Each entry has to be reproduced in full, exactly as given.

:::

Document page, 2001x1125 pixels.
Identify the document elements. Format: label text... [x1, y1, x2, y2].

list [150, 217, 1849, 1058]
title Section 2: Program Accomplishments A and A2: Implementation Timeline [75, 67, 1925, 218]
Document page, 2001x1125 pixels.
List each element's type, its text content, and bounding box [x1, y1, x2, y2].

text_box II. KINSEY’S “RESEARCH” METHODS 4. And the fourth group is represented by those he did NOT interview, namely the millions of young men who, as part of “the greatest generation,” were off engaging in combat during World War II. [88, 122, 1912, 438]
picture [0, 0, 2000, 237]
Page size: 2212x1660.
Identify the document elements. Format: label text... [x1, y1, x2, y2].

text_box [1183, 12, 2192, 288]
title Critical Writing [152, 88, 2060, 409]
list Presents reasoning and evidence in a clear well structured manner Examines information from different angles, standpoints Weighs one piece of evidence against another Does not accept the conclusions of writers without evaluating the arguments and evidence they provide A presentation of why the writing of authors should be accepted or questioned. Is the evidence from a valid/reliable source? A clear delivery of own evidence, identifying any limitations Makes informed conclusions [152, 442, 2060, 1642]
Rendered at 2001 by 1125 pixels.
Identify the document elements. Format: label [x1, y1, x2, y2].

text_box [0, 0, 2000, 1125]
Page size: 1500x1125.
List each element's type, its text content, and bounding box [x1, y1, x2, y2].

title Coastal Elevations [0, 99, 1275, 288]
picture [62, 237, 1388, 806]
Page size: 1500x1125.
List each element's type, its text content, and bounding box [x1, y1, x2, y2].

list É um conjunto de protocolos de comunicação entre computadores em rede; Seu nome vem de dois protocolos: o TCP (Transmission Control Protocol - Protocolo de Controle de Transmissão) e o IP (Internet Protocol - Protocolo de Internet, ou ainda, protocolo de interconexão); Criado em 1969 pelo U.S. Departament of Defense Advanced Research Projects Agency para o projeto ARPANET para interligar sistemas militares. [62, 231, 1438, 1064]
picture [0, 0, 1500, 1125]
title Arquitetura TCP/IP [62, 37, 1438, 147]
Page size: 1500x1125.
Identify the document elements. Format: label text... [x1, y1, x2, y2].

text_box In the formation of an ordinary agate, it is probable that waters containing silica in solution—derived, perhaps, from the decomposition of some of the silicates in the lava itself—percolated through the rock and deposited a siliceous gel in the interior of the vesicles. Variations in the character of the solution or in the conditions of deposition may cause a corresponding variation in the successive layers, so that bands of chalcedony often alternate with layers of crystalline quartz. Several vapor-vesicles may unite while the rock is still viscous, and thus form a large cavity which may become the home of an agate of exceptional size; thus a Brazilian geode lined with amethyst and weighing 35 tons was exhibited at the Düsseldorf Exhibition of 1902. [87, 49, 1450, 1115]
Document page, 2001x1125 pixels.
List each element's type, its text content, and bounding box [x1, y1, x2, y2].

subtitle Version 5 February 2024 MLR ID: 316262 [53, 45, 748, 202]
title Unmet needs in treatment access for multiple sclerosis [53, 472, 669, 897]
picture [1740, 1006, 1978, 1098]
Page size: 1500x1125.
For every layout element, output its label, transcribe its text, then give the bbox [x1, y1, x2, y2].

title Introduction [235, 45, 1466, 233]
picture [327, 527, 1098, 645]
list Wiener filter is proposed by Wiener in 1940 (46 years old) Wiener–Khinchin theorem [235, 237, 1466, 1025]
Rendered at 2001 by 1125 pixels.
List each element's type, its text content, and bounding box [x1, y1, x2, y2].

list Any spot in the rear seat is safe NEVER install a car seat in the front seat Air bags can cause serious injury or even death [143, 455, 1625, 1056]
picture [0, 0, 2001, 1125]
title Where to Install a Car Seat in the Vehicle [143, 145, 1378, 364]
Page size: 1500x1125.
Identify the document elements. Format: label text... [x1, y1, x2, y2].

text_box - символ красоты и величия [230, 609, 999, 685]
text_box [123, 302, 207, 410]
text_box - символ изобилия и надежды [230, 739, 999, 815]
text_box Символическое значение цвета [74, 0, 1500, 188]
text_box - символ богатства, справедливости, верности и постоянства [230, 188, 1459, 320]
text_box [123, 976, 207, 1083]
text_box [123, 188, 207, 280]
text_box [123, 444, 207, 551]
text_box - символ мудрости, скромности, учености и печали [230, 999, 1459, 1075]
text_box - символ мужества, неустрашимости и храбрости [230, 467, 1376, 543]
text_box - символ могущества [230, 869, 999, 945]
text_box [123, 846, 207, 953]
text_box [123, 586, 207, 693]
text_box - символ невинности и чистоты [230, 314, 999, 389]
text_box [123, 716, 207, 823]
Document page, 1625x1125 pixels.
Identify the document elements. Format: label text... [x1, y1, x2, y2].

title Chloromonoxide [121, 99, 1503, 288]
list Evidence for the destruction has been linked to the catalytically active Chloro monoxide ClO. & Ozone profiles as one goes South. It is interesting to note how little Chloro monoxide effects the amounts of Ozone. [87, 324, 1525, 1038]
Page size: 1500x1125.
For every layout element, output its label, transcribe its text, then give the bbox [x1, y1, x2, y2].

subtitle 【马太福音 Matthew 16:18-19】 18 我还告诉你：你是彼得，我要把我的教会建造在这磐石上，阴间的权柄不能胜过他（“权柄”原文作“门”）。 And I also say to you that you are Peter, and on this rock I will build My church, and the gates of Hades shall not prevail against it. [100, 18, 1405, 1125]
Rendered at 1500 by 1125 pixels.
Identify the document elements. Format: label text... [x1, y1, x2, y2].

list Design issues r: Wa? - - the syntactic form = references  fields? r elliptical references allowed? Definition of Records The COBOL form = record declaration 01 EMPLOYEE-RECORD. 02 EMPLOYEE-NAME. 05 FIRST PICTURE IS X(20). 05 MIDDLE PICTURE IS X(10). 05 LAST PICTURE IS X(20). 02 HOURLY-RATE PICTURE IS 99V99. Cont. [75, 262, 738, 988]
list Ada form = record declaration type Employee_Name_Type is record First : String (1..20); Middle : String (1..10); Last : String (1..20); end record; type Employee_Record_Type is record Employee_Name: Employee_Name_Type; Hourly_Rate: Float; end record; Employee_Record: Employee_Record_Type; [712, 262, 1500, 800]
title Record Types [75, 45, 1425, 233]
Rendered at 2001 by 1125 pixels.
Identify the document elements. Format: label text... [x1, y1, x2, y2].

:::

**SOLVED PROBLEM**
Document page, 2001x1125 pixels.
Identify the document elements. Format: label text... [x1, y1, x2, y2].

list [150, 217, 1849, 1058]
title Section 2: Program Accomplishments A and A2: Implementation Timeline [75, 67, 1925, 218]
Document page, 2001x1125 pixels.
List each element's type, its text content, and bounding box [x1, y1, x2, y2].

text_box II. KINSEY’S “RESEARCH” METHODS 4. And the fourth group is represented by those he did NOT interview, namely the millions of young men who, as part of “the greatest generation,” were off engaging in combat during World War II. [88, 122, 1912, 438]
picture [0, 0, 2000, 237]
Page size: 2212x1660.
Identify the document elements. Format: label text... [x1, y1, x2, y2].

text_box [1183, 12, 2192, 288]
title Critical Writing [152, 88, 2060, 409]
list Presents reasoning and evidence in a clear well structured manner Examines information from different angles, standpoints Weighs one piece of evidence against another Does not accept the conclusions of writers without evaluating the arguments and evidence they provide A presentation of why the writing of authors should be accepted or questioned. Is the evidence from a valid/reliable source? A clear delivery of own evidence, identifying any limitations Makes informed conclusions [152, 442, 2060, 1642]
Rendered at 2001 by 1125 pixels.
Identify the document elements. Format: label [x1, y1, x2, y2].

text_box [0, 0, 2000, 1125]
Page size: 1500x1125.
List each element's type, its text content, and bounding box [x1, y1, x2, y2].

title Coastal Elevations [0, 99, 1275, 288]
picture [62, 237, 1388, 806]
Page size: 1500x1125.
List each element's type, its text content, and bounding box [x1, y1, x2, y2].

list É um conjunto de protocolos de comunicação entre computadores em rede; Seu nome vem de dois protocolos: o TCP (Transmission Control Protocol - Protocolo de Controle de Transmissão) e o IP (Internet Protocol - Protocolo de Internet, ou ainda, protocolo de interconexão); Criado em 1969 pelo U.S. Departament of Defense Advanced Research Projects Agency para o projeto ARPANET para interligar sistemas militares. [62, 231, 1438, 1064]
picture [0, 0, 1500, 1125]
title Arquitetura TCP/IP [62, 37, 1438, 147]
Page size: 1500x1125.
Identify the document elements. Format: label text... [x1, y1, x2, y2].

text_box In the formation of an ordinary agate, it is probable that waters containing silica in solution—derived, perhaps, from the decomposition of some of the silicates in the lava itself—percolated through the rock and deposited a siliceous gel in the interior of the vesicles. Variations in the character of the solution or in the conditions of deposition may cause a corresponding variation in the successive layers, so that bands of chalcedony often alternate with layers of crystalline quartz. Several vapor-vesicles may unite while the rock is still viscous, and thus form a large cavity which may become the home of an agate of exceptional size; thus a Brazilian geode lined with amethyst and weighing 35 tons was exhibited at the Düsseldorf Exhibition of 1902. [87, 49, 1450, 1115]
Document page, 2001x1125 pixels.
List each element's type, its text content, and bounding box [x1, y1, x2, y2].

subtitle Version 5 February 2024 MLR ID: 316262 [53, 45, 748, 202]
title Unmet needs in treatment access for multiple sclerosis [53, 472, 669, 897]
picture [1740, 1006, 1978, 1098]
Page size: 1500x1125.
For every layout element, output its label, transcribe its text, then give the bbox [x1, y1, x2, y2].

title Introduction [235, 45, 1466, 233]
picture [327, 527, 1098, 645]
list Wiener filter is proposed by Wiener in 1940 (46 years old) Wiener–Khinchin theorem [235, 237, 1466, 1025]
Rendered at 2001 by 1125 pixels.
List each element's type, its text content, and bounding box [x1, y1, x2, y2].

list Any spot in the rear seat is safe NEVER install a car seat in the front seat Air bags can cause serious injury or even death [143, 455, 1625, 1056]
picture [0, 0, 2001, 1125]
title Where to Install a Car Seat in the Vehicle [143, 145, 1378, 364]
Page size: 1500x1125.
Identify the document elements. Format: label text... [x1, y1, x2, y2].

text_box - символ красоты и величия [230, 609, 999, 685]
text_box [123, 302, 207, 410]
text_box - символ изобилия и надежды [230, 739, 999, 815]
text_box Символическое значение цвета [74, 0, 1500, 188]
text_box - символ богатства, справедливости, верности и постоянства [230, 188, 1459, 320]
text_box [123, 976, 207, 1083]
text_box [123, 188, 207, 280]
text_box [123, 444, 207, 551]
text_box - символ мудрости, скромности, учености и печали [230, 999, 1459, 1075]
text_box - символ мужества, неустрашимости и храбрости [230, 467, 1376, 543]
text_box - символ могущества [230, 869, 999, 945]
text_box [123, 846, 207, 953]
text_box [123, 586, 207, 693]
text_box - символ невинности и чистоты [230, 314, 999, 389]
text_box [123, 716, 207, 823]
Document page, 1625x1125 pixels.
Identify the document elements. Format: label text... [x1, y1, x2, y2].

title Chloromonoxide [121, 99, 1503, 288]
list Evidence for the destruction has been linked to the catalytically active Chloro monoxide ClO. & Ozone profiles as one goes South. It is interesting to note how little Chloro monoxide effects the amounts of Ozone. [87, 324, 1525, 1038]
Page size: 1500x1125.
For every layout element, output its label, transcribe its text, then give the bbox [x1, y1, x2, y2].

subtitle 【马太福音 Matthew 16:18-19】 18 我还告诉你：你是彼得，我要把我的教会建造在这磐石上，阴间的权柄不能胜过他（“权柄”原文作“门”）。 And I also say to you that you are Peter, and on this rock I will build My church, and the gates of Hades shall not prevail against it. [100, 18, 1405, 1125]
Rendered at 1500 by 1125 pixels.
Identify the document elements. Format: label text... [x1, y1, x2, y2].

list Design issues r: Wa? - - the syntactic form = references  fields? r elliptical references allowed? Definition of Records The COBOL form = record declaration 01 EMPLOYEE-RECORD. 02 EMPLOYEE-NAME. 05 FIRST PICTURE IS X(20). 05 MIDDLE PICTURE IS X(10). 05 LAST PICTURE IS X(20). 02 HOURLY-RATE PICTURE IS 99V99. Cont. [75, 262, 738, 988]
list Ada form = record declaration type Employee_Name_Type is record First : String (1..20); Middle : String (1..10); Last : String (1..20); end record; type Employee_Record_Type is record Employee_Name: Employee_Name_Type; Hourly_Rate: Float; end record; Employee_Record: Employee_Record_Type; [712, 262, 1500, 800]
title Record Types [75, 45, 1425, 233]
Rendered at 2001 by 1125 pixels.
Identify the document elements. Format: label text... [x1, y1, x2, y2].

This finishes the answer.